The probability that Y assumes a value y is the probability that Y all \(X_i\) > y-1. Mathematically;

P(Y=y) = P(\(X_i\)>y-1)

P(\(X_i\)>y-1) = (k - (y-1))/k

P(\(X_i\)=y) = 1/k

Since the random variables are independent, the probability that all \(X_i\) are greater than y-1 and at least one \(X_i\) is equal to y is denoted as on below:

\[P(Y=y) = (\frac{k-(y-1)}{k})^{n} - (\frac{k-y}{k})^{n}\]

Problem 2:

  1. Your organization owns a copier (future lawyers, etc.) or MRI (future doctors). This machine has a manufacturer’s expected lifetime of 10 years. This means that we expect one failure every ten years. (Include the probability statements and R Code for each part.)
  1. What is the probability that the machine will fail after 8 years?. Provide also the expected value and standard deviation. Model as a geometric. (Hint: the probability is equivalent to not failing during the first 8 years..)
p_failure = 1/10  # Probability of failure in a given year

# Probability of failure after 8 years (k = 8)
prob_failure_after_8_years = (1 - p_failure)^(8 - 1) * p_failure

cat("Probability of failure after 8 years:", prob_failure_after_8_years, "\n")
## Probability of failure after 8 years: 0.04782969
#Expected value and standard deviation
expected_value = 1 / p_failure
standard_deviation = sqrt((1 - p_failure) / p_failure^2)

cat("Expected value:", expected_value, "\n")
## Expected value: 10
cat("Standard deviation:", standard_deviation, "\n")
## Standard deviation: 9.486833
  1. What is the probability that the machine will fail after 8 years?. Provide also the expected value and standard deviation. Model as an exponential
expected_lifetime = 10  
lambda = 1 / expected_lifetime  # Failure rate 

#Probability of failure after 8 years
prob_failure_after_8_years = 1 - pexp(8, rate = lambda)

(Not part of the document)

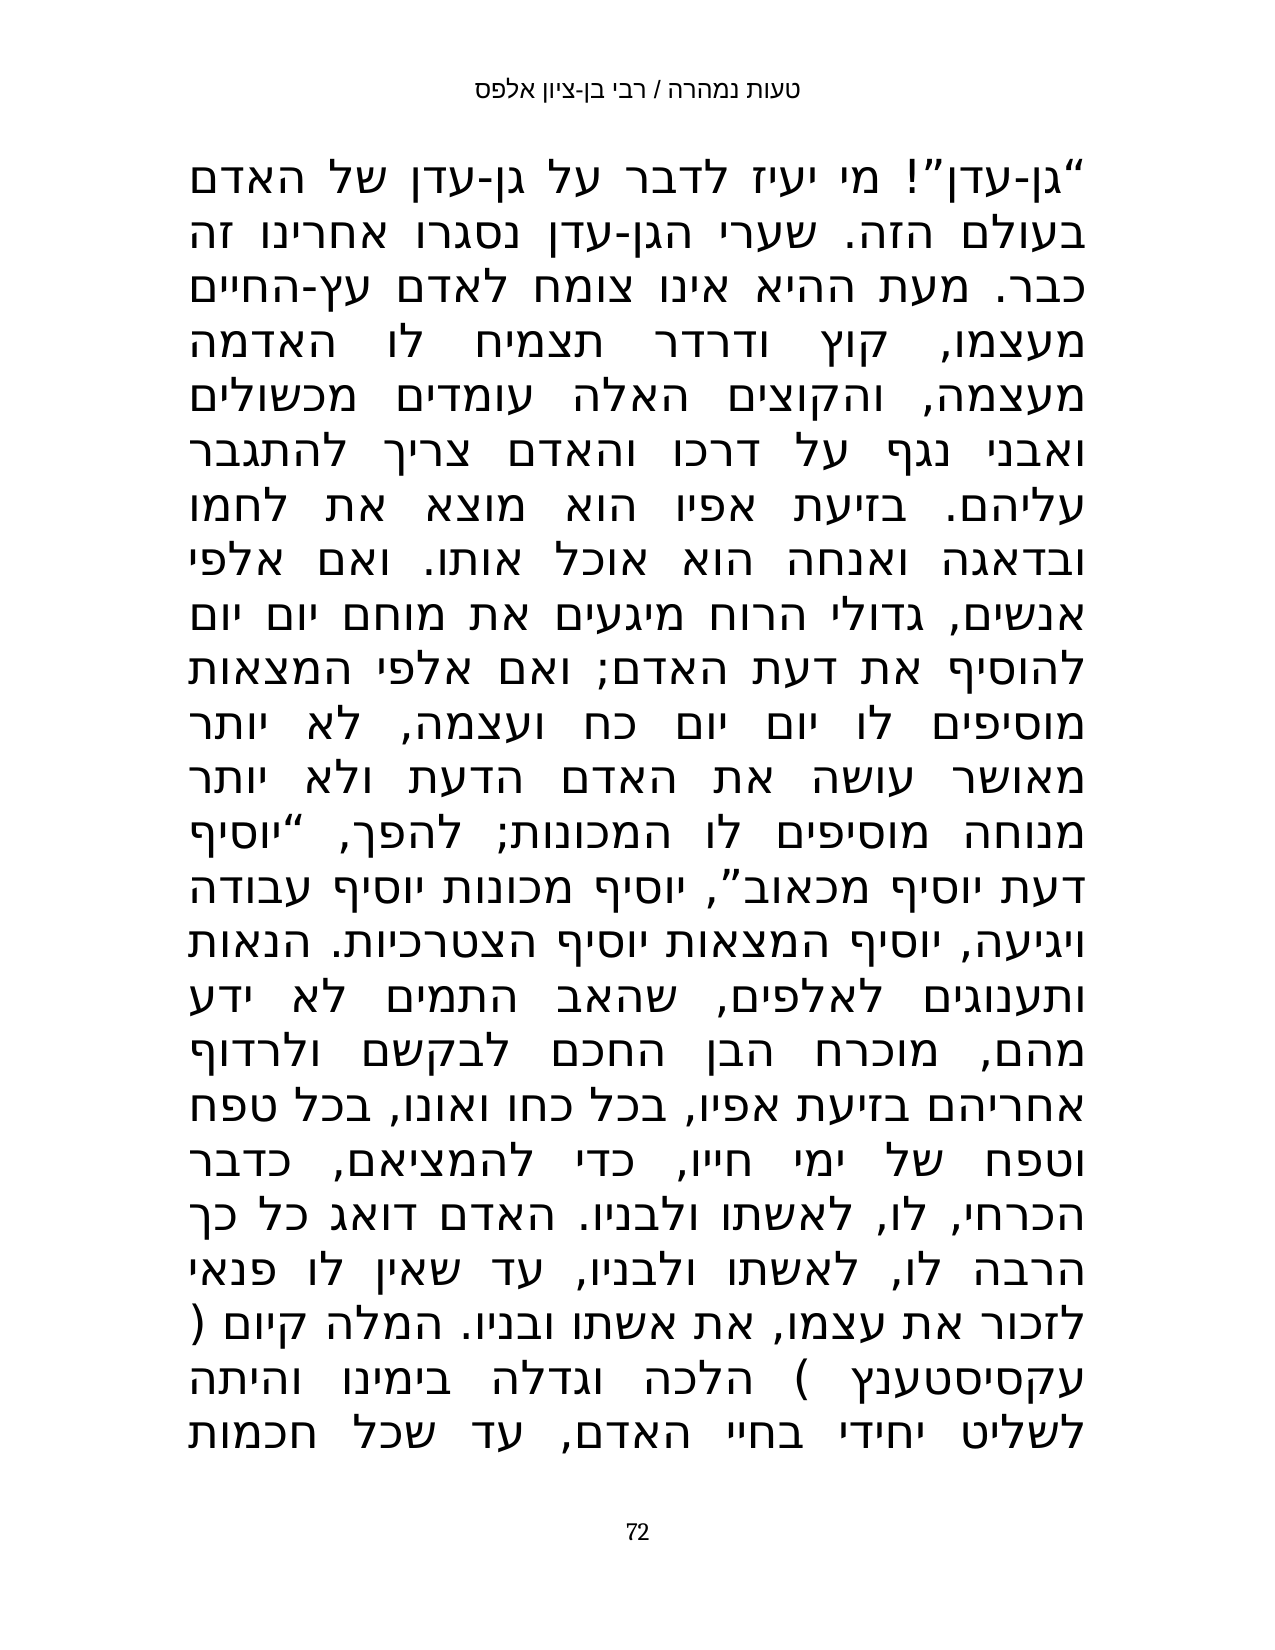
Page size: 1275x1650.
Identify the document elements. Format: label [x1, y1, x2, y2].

text [187, 150, 1087, 1460]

cat("Probability of failure after 8 years:", prob_failure_after_8_years, "\n")
## Probability of failure after 8 years: 0.449329
#Expected value and standard deviation
expected_value = 1 / lambda
standard_deviation = 1 / lambda

cat("Expected value:", expected_value, "\n")
## Expected value: 10
cat("Standard deviation:", standard_deviation, "\n")
## Standard deviation: 10
  1. What is the probability that the machine will fail after 8 years?. Provide also the expected value and standard deviation. Model as a binomial. (Hint: 0 success in 8 years)
n_years = 8  # Number of years
k_failures = 0  # Number of failures
p_failure = 1/10  # Probability of failure in a given year

#Probability of 0 failures in 8 years using the binomial distribution
prob_0_failures = dbinom(k_failures, size = n_years, prob = p_failure)

cat("Probability of 0 failures in 8 years:", prob_0_failures, "\n")
## Probability of 0 failures in 8 years: 0.4304672
# Calculate the expected value and standard deviation
expected_value = n_years * p_failure
standard_deviation = sqrt(n_years * p_failure * (1 - p_failure))

cat("Expected value:", expected_value, "\n")
## Expected value: 0.8
cat("Standard deviation:", standard_deviation, "\n")
## Standard deviation: 0.8485281
  1. What is the probability that the machine will fail after 8 years?. Provide also the expected value and standard deviation. Model as a Poisson.
lambda_failure = 8/10  # Average rate of failures in 8 years

#Probability of 0 failures in 8 years using the Poisson distribution
prob_0_failures = dpois(0, lambda = lambda_failure)

cat("Probability of 0 failures in 8 years:", prob_0_failures, "\n")
## Probability of 0 failures in 8 years: 0.449329
#Expected value and standard deviation
expected_value = lambda_failure
standard_deviation = sqrt(lambda_failure)

cat("Expected value:", expected_value, "\n")
## Expected value: 0.8
cat("Standard deviation:", standard_deviation, "\n")
## Standard deviation: 0.8944272